Ao estudar sobre os Bórgia, o roteirista Jodorowsky ficou fascinado com aquele que ele considerou “o primeiro clã mafioso da história”. Isso o levou a escrever um roteiro, transformando em quadrinhos a saga dessa família controversa que marcou profundamente o fim da Idade Média e o início da Idade Moderna, inclusive em termos de arte, já que eles foram mecenas de diversos artistas.
Para representar o Renascimento, seus sacerdotes, reis, guerreiros, filósofos, místicos, fanáticos, prostitutas, ladrões e crimes, o roteirista só conseguia pensar em um nome: Milo Manara. Afinal, só ele, com a delicadeza de suas linhas e cores e beleza de suas mulheres, comparável apenas às de Botticelli, poderia desenhar uma história em que sexualidade e atrocidades se misturavam.
Surpreendentemente, Marana aceitou. Para isso, o roteirista incluiu no roteiro uma sequência em que Botticelli queimava um dos seus quadros a pedido do fanático religioso Savonarola. Não se sabe qual era o conteúdo do quadro, mas na história ela aparece como três ninfas tentando despertar Eros.
A história mostra a corrupção e depravação que tomavam conta de Roma. |
O resultado dessa união de duas das maiores mentes dos quadrinhos europeus é a série Bórgia, que agora ganha edição integral pela Pipoca e Nanquim.

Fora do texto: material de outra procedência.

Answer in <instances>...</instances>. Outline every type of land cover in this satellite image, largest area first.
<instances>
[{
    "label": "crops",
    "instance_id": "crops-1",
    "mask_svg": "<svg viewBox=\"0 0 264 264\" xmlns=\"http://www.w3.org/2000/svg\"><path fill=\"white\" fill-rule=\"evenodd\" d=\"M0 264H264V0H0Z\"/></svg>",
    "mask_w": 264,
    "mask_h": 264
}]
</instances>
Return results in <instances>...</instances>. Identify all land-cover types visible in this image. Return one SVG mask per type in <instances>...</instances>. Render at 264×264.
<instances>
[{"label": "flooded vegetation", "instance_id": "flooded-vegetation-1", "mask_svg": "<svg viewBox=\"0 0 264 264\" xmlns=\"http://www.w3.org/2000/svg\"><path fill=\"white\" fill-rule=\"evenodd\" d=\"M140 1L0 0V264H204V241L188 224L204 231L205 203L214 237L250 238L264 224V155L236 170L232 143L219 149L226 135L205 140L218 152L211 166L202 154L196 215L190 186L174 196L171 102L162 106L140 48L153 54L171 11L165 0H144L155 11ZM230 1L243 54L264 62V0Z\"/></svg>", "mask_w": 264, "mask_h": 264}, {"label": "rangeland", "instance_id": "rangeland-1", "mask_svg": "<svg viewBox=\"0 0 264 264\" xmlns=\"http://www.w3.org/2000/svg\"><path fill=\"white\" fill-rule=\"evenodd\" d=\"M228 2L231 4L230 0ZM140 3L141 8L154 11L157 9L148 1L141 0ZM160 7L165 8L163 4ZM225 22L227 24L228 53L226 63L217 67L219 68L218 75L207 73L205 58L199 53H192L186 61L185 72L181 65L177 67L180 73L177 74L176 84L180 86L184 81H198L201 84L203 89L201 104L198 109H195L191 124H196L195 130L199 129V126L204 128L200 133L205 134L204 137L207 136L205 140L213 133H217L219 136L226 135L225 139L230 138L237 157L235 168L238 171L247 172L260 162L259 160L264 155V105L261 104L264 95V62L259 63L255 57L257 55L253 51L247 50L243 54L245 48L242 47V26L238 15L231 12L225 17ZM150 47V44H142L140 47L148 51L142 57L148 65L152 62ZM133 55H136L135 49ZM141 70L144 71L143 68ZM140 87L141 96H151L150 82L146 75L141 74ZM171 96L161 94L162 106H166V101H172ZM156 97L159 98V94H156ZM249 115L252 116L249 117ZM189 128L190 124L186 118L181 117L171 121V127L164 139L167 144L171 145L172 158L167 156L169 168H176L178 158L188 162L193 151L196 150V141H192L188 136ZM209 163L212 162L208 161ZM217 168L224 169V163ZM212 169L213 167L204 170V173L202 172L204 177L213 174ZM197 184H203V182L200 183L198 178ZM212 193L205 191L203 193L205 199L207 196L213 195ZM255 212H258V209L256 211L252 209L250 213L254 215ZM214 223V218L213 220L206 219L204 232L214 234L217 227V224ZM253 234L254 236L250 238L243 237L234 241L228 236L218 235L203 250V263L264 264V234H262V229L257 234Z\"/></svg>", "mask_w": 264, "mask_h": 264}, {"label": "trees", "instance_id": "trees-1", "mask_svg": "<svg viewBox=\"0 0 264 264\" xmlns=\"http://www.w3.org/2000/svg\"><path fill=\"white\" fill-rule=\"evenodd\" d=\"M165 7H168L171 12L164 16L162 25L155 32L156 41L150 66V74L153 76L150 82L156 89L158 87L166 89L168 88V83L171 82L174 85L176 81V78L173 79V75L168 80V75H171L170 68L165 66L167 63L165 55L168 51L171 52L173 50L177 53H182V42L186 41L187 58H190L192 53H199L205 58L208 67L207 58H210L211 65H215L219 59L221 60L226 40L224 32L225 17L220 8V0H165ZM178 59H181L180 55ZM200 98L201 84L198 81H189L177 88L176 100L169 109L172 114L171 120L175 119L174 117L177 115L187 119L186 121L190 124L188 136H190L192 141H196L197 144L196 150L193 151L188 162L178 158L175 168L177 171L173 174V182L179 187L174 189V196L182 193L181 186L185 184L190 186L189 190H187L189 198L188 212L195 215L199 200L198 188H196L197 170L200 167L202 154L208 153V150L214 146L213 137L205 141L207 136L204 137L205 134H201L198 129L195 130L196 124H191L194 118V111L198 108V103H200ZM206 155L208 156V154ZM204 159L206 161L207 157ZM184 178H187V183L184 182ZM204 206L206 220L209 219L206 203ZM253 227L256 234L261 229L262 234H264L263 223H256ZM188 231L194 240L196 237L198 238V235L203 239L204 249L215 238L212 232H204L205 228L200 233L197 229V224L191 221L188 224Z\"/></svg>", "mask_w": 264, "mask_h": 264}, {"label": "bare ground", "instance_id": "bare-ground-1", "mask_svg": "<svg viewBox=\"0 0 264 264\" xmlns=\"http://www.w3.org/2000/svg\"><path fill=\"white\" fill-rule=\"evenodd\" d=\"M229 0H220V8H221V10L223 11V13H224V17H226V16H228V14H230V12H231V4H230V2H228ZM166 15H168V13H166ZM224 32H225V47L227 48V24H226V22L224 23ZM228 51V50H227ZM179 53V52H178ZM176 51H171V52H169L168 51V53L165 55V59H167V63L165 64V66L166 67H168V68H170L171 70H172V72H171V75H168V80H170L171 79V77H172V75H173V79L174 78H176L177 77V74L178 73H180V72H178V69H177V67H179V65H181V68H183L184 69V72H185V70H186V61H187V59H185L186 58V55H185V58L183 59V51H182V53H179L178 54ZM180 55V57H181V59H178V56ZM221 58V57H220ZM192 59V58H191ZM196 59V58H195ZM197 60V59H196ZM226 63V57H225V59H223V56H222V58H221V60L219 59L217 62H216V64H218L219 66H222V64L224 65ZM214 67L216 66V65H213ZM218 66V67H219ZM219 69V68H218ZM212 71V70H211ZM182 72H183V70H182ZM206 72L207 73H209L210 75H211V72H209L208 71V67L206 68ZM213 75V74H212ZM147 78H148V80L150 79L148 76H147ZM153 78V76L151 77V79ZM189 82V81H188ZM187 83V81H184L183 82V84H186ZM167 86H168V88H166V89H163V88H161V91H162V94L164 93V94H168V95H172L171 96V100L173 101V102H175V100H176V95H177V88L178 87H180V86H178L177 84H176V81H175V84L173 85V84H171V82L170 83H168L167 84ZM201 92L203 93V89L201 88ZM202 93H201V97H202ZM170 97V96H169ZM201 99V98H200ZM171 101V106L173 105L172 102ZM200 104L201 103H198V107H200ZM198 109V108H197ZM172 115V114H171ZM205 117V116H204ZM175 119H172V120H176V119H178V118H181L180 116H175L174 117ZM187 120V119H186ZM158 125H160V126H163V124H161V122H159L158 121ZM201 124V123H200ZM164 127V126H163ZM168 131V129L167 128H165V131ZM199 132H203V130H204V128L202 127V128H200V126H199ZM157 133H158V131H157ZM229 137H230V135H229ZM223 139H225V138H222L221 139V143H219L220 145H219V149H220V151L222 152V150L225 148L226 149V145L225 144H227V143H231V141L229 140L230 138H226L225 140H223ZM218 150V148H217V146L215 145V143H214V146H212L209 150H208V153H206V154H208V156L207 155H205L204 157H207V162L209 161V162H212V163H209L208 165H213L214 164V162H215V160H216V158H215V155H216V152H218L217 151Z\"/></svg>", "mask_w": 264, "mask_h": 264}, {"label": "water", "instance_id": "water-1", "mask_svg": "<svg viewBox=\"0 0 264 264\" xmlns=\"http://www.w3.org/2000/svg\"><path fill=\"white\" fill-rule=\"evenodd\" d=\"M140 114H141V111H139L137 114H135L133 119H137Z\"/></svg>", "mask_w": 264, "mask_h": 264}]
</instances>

A história começa nos dias finais do papado de Inocêncio VIII. Savonarola está pregando na praça e o roteiro aproveita isso para mostrar como era a corrupta Roma daquela época. “As pessoas são roubadas no meio da rua. As casas são saqueadas em plena luz do dia”, diz ele, e a imagem mostra um casal sendo assaltado. Depois são mostradas prostitutas e uma charrete passa, o vento sopra, a proteção se levanta e vemos ali vários religiosos com mulheres semi-nuas. “Os cardeais recebem suborno e se cercam de amantes! A falta de vergonha, a corrupção e a luxúria reinam!”, denuncia o fanático.
Botticelli queima um dos seus quadros: a cena que convenceu Manara a desenhar a série. |
Dentro da residência do Papa, o cardela Rodrigo Bórgia presta seu auxílio ao papa moribundo. Leva para ele uma mulher lactante para que ele possa se alimentar no seu seio. Leva também dois rapazes que farão uma transfusão de sangue para o sumo sacerdote (eles morrem durante o procedimento).
Esse início dá o tom da história, em que poderosos são corruptos e a libertinagem é a tônica.
Rodrigo Bórgia é mostrado como um estrategista (não por acaso, Maquiavel era seu principal conselheiro) que usa sua inteligência e métodos excusos para se eleger Papa, mesmo sendo o candidato com menos chances. Essa sequência mostra como o personagem não tem qualquer tipo de escrúpulos para alcançar seus objevitos.
Manara constrói painéis repletos de detalhes libidinosos no estilo Bosh. |
A morte do antigo Papa faz Roma mergulhar num caos absoluto, e mais uma vez o leitor se surpreende com a estratégia do personagem, agora chamado Alexandre VI, para impor a ordem.
Aliás, essas sequências com Roma mergulhada no caos são alguns dos melhores momentos de Manara. Ele constrói um painel que lembra de Bosh: uma imagem repleta de detalhes, de pessoas entregues aos mais variados tipos de licenciosidades. É um quadro para olhar com lupa, apreciando os detalhes.
Jodorowsky transforma a trajetória da família Bórgia, do sucesso ao ocaso, numa leitura viciante. As situações são muito bem construídas, embora muitas vezes pareçam bizarras e o suspense é muito bem trabalhado. Ficamos especialmente interessados na forma como o Papa Bórgia irá remover os inúmeros obstáculos que encontra à sua sede de poder.